Hay otras palabras, no tan grandes como las anteriores, pero también potencialmente peligrosas. Por ejemplo: “Honor”, “Civilización” y “Tradición”. En realidad, son palabras de dos caras, capaces de lo mejor y de lo peor. Qué duda cabe que “honor” es una palabra honorable. Pero demasiado honor, o un honor mal entendido, suele acabar en matanza. En cuanto a “civilización”, ¿qué pega puede ponérsele? Ninguna, salvo que te empeñes en que sólo tu civilización es civilizada.
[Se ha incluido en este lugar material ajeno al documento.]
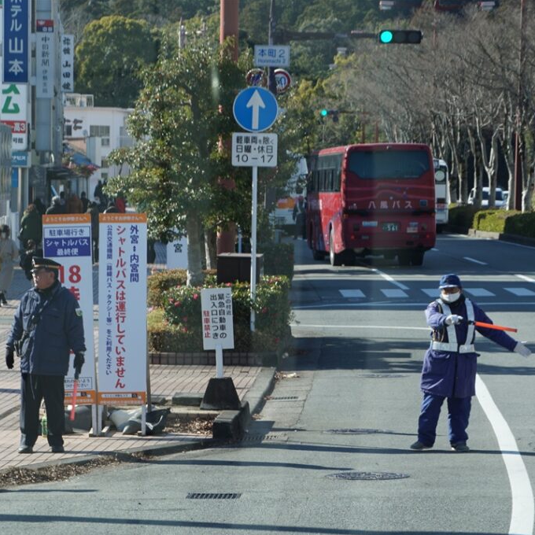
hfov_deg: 9.1
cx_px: 263
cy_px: 268
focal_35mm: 192
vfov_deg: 9.1
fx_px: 3357
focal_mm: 100
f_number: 13
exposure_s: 1/50
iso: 100
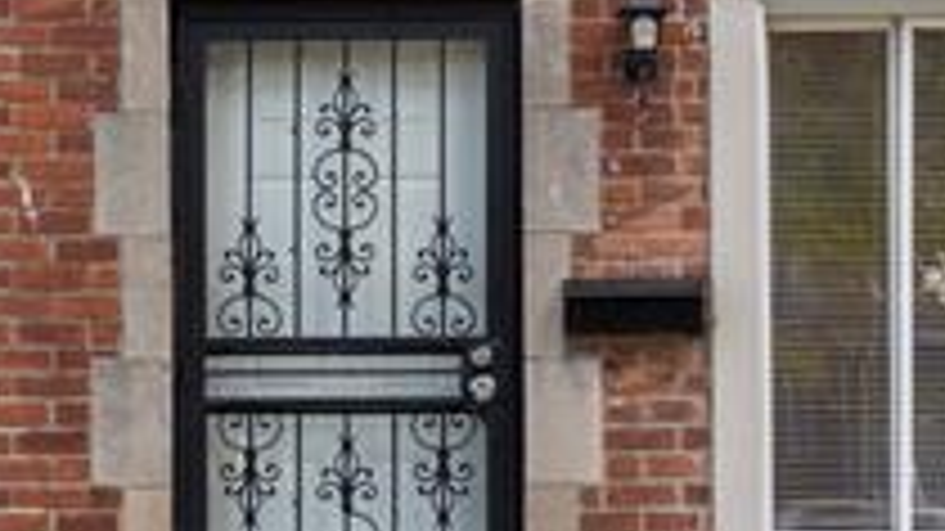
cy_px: 446
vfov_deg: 11.8
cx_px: 333
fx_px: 2555
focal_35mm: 102
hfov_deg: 20.9
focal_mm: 20
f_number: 9
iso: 100
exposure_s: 1/13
Y las tradiciones no están nada mal; nos enlazan con el pasado y dan profundidad a nuestra existencia. Pero el culto a la tradición puede justificar actividades tan aberrantes como tirar cabras por un campanario o torturar reses en una plaza.
Aunque, en realidad, el potencial de esas palabras grandes de segundo orden se despliega cuando se combinan con las palabras gordas de verdad. “Hay que defender el honor de la patria”, “Nuestro pueblo sostiene la antorcha de la civilización”, “Debemos preservar las tradiciones de nuestra raza”. Si te fijas, todas esas frases están pidiendo a gritos signos de admiración. Uno a cada lado, como columnas de Hércules.
Pero yo, no sé por qué, siempre he desconfiado de las admiraciones; creo que son los signos ortográficos que menos uso.